I have finally looked at the patch set from Horiguchi-san here:
https://www.postgresql.org/message-id/20180828.193436.253621888.horiguchi.kyotaro@lab.ntt.co.jp
And actually this is very close to what my proposal does, except for a
couple of caveats. Here are my notes:
1) The issue with palloc() happening in critical sections is able to go
away, by making the logic behind UpdateFullPageWrites() more complicated
than necessary. With the proposed patch, UpdateFullPageWrites() never
gets called by the checkpointer until the startup process has done its
business. I would have believed that keeping the check to
RecoveryInProgress() directly in UpdateFullPageWrites() makes the logic
more simple.
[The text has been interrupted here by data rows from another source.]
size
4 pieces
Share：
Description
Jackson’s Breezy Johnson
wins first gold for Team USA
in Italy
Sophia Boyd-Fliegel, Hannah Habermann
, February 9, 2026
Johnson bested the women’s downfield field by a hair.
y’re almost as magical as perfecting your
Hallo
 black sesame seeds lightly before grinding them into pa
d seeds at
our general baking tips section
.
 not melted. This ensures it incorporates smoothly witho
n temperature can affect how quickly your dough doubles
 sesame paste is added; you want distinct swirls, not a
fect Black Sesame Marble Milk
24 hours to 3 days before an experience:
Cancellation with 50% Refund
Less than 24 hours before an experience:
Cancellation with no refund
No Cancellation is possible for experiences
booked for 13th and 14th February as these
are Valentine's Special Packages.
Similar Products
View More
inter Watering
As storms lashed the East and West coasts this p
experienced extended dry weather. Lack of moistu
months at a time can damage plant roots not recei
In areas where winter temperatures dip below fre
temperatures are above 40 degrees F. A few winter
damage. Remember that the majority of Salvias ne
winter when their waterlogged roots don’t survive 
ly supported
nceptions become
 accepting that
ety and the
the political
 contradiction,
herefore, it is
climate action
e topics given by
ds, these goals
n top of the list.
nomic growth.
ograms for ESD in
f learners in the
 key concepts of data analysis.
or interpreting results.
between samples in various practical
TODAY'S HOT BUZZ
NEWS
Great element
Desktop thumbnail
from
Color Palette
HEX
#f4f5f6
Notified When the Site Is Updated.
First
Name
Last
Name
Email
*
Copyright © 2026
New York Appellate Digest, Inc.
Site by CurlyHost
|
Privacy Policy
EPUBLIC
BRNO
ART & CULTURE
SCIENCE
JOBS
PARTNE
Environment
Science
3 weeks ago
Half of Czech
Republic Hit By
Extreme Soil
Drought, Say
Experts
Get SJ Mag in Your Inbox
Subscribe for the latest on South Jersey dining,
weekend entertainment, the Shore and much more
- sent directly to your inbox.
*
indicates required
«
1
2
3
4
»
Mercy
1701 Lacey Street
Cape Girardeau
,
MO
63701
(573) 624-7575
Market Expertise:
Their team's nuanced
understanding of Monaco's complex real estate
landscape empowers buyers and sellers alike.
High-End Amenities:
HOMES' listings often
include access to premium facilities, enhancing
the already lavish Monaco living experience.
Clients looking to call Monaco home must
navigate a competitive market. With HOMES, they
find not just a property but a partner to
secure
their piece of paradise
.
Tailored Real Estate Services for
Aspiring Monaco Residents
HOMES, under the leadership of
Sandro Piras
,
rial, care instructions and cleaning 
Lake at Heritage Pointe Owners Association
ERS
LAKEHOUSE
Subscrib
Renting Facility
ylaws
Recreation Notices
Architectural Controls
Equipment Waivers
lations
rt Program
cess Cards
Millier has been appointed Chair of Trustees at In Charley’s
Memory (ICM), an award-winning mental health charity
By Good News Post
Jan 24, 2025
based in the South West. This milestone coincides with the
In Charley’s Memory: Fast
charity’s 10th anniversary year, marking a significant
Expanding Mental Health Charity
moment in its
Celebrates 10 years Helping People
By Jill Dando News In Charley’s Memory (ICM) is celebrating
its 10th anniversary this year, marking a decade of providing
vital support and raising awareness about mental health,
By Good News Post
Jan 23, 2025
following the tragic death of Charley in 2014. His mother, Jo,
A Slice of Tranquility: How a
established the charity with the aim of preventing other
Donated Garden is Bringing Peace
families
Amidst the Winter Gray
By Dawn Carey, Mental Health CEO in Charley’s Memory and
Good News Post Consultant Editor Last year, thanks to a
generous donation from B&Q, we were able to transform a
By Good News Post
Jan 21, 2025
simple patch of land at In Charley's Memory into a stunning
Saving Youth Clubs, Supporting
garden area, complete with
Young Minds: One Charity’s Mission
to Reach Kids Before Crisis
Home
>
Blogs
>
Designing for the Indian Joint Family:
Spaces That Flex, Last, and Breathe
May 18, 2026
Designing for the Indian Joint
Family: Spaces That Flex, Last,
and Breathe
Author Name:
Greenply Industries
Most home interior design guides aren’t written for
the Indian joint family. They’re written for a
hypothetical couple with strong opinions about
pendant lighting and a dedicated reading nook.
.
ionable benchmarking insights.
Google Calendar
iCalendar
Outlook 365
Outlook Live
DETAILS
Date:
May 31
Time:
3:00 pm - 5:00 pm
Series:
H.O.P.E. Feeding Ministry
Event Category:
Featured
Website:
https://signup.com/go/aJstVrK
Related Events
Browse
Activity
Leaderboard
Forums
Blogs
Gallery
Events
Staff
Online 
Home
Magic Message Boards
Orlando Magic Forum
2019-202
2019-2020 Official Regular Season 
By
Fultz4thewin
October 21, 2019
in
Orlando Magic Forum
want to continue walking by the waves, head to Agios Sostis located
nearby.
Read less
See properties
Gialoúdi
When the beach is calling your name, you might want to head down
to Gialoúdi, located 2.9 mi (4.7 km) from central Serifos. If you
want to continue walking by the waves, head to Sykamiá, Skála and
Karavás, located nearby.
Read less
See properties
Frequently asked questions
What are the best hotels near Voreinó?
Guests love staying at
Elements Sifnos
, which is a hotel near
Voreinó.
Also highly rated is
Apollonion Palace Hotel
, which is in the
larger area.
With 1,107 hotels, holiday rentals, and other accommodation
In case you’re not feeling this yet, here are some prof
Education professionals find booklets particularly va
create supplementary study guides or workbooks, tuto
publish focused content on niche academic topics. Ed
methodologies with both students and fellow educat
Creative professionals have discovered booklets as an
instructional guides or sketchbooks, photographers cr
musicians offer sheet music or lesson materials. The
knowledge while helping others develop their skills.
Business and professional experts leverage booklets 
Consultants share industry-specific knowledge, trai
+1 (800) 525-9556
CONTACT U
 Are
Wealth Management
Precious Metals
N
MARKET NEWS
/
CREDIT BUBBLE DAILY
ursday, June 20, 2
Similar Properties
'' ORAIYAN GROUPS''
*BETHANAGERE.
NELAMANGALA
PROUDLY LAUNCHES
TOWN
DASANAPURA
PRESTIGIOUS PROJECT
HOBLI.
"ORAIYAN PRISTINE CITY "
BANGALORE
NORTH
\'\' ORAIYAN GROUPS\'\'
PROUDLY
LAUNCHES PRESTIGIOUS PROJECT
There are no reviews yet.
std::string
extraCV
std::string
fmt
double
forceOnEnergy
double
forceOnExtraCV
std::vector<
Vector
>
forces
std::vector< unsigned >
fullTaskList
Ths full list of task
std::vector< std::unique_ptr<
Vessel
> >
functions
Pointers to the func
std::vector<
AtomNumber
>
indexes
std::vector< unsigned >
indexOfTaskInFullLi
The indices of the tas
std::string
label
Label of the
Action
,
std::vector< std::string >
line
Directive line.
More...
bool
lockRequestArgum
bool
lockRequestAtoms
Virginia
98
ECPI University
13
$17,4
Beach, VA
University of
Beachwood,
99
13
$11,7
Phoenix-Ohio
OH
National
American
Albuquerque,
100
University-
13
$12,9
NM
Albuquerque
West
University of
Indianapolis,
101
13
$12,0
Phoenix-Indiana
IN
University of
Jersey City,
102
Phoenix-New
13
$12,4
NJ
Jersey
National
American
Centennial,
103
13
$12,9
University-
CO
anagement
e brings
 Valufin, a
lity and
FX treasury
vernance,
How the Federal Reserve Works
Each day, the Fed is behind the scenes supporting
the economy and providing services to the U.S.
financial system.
That's actually what my proposal does. With your patch,
it would be even possible to add an assertion so as this never gets
called while in recovery.
2) At the end of recovery, if there is a crash before the checkpointer
is able to update the shared parameters it needs to work on
away, then no XLOG_CHANGE_PARAMETER record is generated. This is not a
problem for normal cases, but there is one scenario where this is a
problem: at the end of recovery if the bgwriter is not started, then the
startup process creates a checkpoint by itself, and it would miss the
record generation.
3) SIGINT is abused of, in such a way that the checkpointer may generate
two checkpoints where only one is needed post-recovery.
4) SyncRepUpdateSyncStandbysDefined() would get called even without
SIGHUP being reached. This feels also like a future trap waiting to
bite as well.
When I see your patch, I actually see the same kind of logic as what I
propose which is summarized in two points, and that's a good thing:
a) Avoid the allocation in the critical section.
b) Avoid two processes to call UpdateFullPageWrites at the same time.
Now the points mentioned above make what you are proposing weaker in my
opinion, and 2) is an actual bug, side effect of the proposed patch.
--
Michael